* _DONNÉES ENREGISTRÉES_
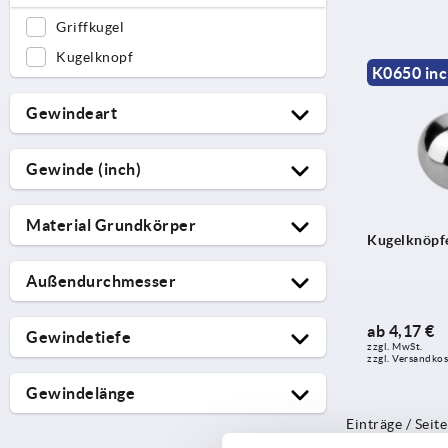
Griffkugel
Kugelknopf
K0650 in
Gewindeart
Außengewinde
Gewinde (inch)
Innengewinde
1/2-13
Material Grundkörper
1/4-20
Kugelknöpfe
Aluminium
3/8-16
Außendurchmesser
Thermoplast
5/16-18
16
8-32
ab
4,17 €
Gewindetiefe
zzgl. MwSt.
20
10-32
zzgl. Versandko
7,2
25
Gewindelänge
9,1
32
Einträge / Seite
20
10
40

---

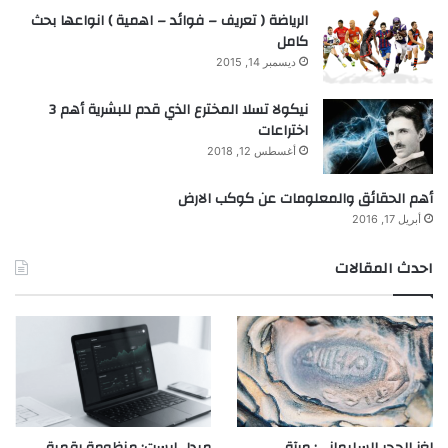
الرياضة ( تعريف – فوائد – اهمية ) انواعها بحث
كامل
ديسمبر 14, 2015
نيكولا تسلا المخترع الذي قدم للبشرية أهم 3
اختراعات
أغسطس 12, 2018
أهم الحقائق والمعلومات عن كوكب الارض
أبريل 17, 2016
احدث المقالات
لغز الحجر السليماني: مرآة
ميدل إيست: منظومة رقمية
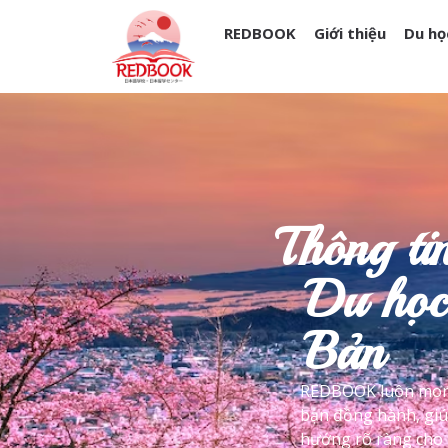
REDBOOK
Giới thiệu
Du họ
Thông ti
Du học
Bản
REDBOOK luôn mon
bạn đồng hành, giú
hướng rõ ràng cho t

* * *

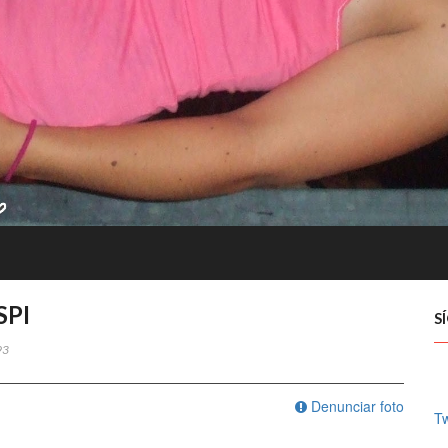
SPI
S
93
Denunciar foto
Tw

* _CONSIGNES_
Recopiez telles quelles les lignes qui vont de celle contenant « الرياضة ( تعريف – فوائد – اهمية ) انواعها بحث » jusqu'à celle contenant « ميدل إيست: منظومة رقمية », ces deux lignes comprises.

* _RÉSULTAT OBTENU_
الرياضة ( تعريف – فوائد – اهمية ) انواعها بحث
كامل
ديسمبر 14, 2015
نيكولا تسلا المخترع الذي قدم للبشرية أهم 3
اختراعات
أغسطس 12, 2018
أهم الحقائق والمعلومات عن كوكب الارض
أبريل 17, 2016
احدث المقالات
لغز الحجر السليماني: مرآة
ميدل إيست: منظومة رقمية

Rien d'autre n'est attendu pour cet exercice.